Now she was here, in his apartment. He was usually fastidious about the way he looked, perhaps a bit too much so, yet he almost went out unshaven, in his slippers, the way people did in Montmartre or Montparnasse or in working-class neighborhoods.

There was a hint of spring in the fall morning. He surprised himself by humming in the shower while Kay made the bed and hummed along.

It was as if an enormous weight had been lifted from his shoulders, the weight of years that had bent his back without his even knowing.
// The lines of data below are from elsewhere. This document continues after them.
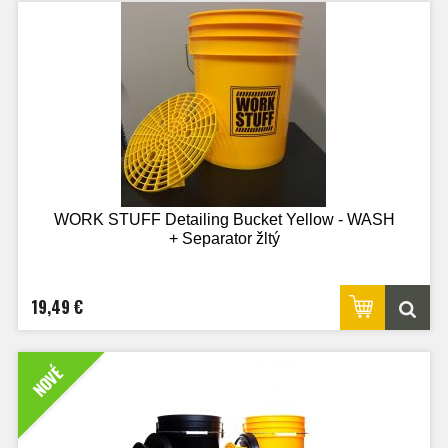
WORK STUFF Detailing Bucket Yellow - WASH
+ Separator žltý
19,49 €
NOVÉ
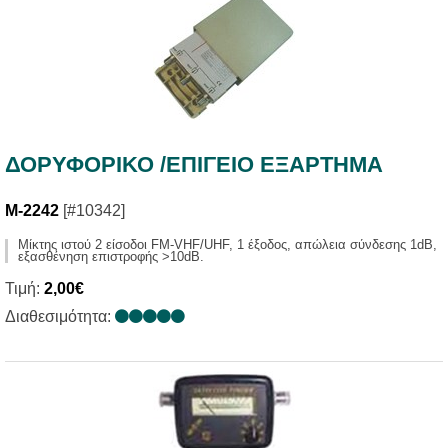
ΔΟΡΥΦΟΡΙΚΟ /ΕΠΙΓΕΙΟ ΕΞΑΡΤΗΜΑ
M-2242
[#10342]
Μίκτης ιστού 2 είσοδοι FM-VHF/UHF, 1 έξοδος, απώλεια σύνδεσης 1dB,
εξασθένηση επιστροφής >10dB.
Τιμή:
2,00€
Διαθεσιμότητα:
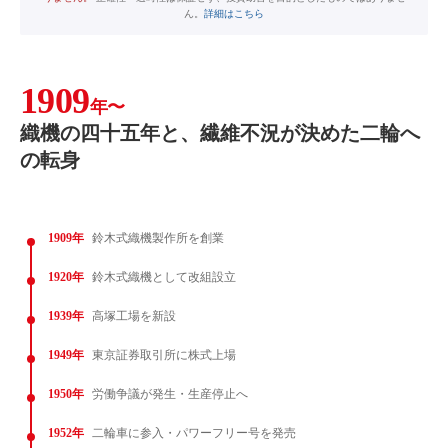
ん。
詳細はこちら
1909
年〜
織機の四十五年と、繊維不況が決めた二輪へ
の転身
1909年
鈴木式織機製作所を創業
1920年
鈴木式織機として改組設立
1939年
高塚工場を新設
1949年
東京証券取引所に株式上場
1950年
労働争議が発生・生産停止へ
1952年
二輪車に参入・パワーフリー号を発売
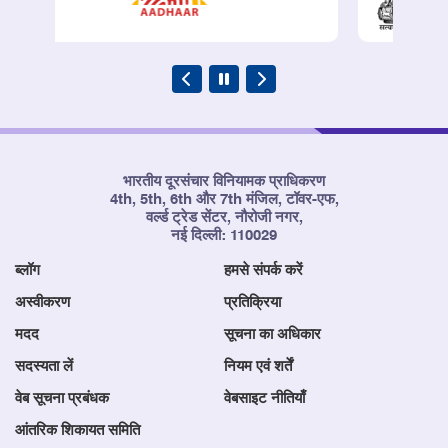
भारतीय दूरसंचार विनियामक प्राधिकरण
4th, 5th, 6th और 7th मंजिल, टॉवर-एफ,
वर्ल्ड ट्रेड सेंटर, नौरोजी नगर,
नई दिल्ली: 110029
ब्लॉग
हमसे संपर्क करें
अस्वीकरण
प्रतिक्रिया
मदद
सूचना का अधिकार
सदस्यता लें
नियम एवं शर्तें
वेब सूचना प्रबंधक
वेबसाइट नीतियाँ
आंतरिक शिकायत समिति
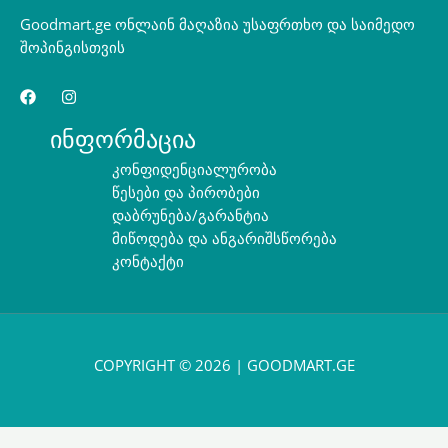
Goodmart.ge ონლაინ მაღაზია უსაფრთხო და საიმედო
შოპინგისთვის
ინფორმაცია
კონფიდენციალურობა
წესები და პირობები
დაბრუნება/გარანტია
მიწოდება და ანგარიშსწორება
კონტაქტი
COPYRIGHT © 2026 | GOODMART.GE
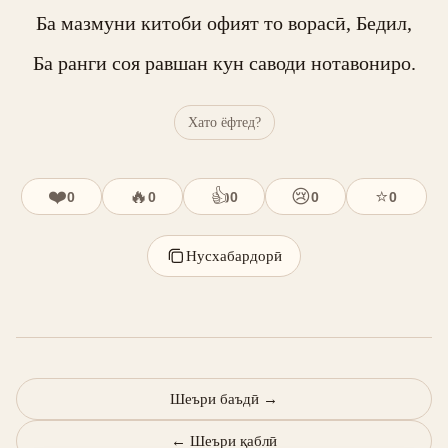
Ба мазмуни китоби офият то ворасӣ, Бедил,

Ба ранги соя равшан кун саводи нотавониро.
Хато ёфтед?
❤️
🔥
👍
😢
⭐
0
0
0
0
0
Нусхабардорӣ
Шеъри баъдӣ
→
←
Шеъри қаблӣ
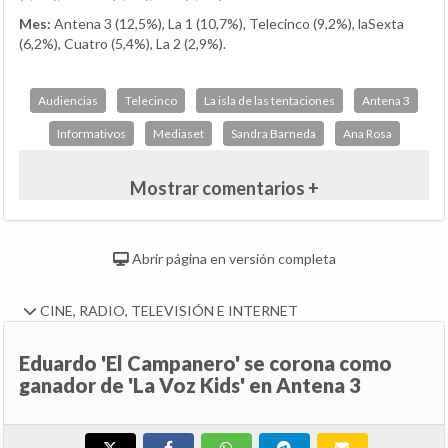
Mes:
Antena 3 (12,5%), La 1 (10,7%), Telecinco (9,2%), laSexta
(6,2%), Cuatro (5,4%), La 2 (2,9%).
Audiencias
Telecinco
La isla de las tentaciones
Antena 3
Informativos
Mediaset
Sandra Barneda
Ana Rosa
Mostrar comentarios +
Abrir página en versión completa
CINE, RADIO, TELEVISIÓN E INTERNET
Eduardo 'El Campanero' se corona como
ganador de 'La Voz Kids' en Antena 3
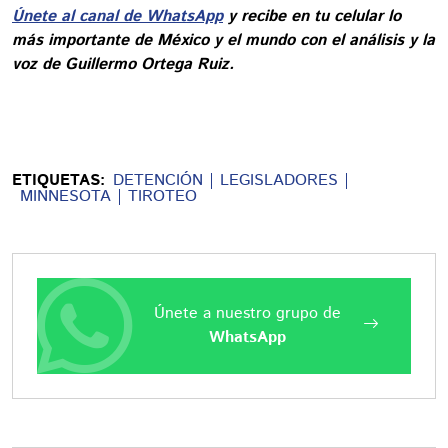
Únete al canal de WhatsApp
y recibe en tu celular lo
más importante de México y el mundo con el análisis y la
voz de Guillermo Ortega Ruiz.
ETIQUETAS:
DETENCIÓN
LEGISLADORES
MINNESOTA
TIROTEO
Únete a nuestro grupo de
WhatsApp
“Aren't you going to kiss me?”

And she offered him her lips as he left. He paused for a moment on the landing. He turned, opening the door again.

“Kay!”

She was standing where she had been, still looking at him from her side of the door.

“What?”

“I'm happy.”

“Me, too. Go on …”

He wasn't going to think about it. It was too new. Even the street was too new, or rather, it was the same street, but full of new things he'd never noticed before.

The drugstore, for example, where he'd often eaten breakfast alone while reading the paper. Now he saw it surrounded by a haze of happy irony mixed with self-pity.

He stopped, touched by the sight of an organ-grinder on the sidewalk; it was the first one he'd seen in New York, he could swear, the first one he'd seen since he was a child.

At the Italian grocery, it was new buying for two instead of one. He ordered little things he had never bought before. He wanted to fill the refrigerator.

He took the bread, butter, milk, and eggs with him and had the rest delivered. On his way out he remembered something.

“Leave a quart of milk at my door every morning.”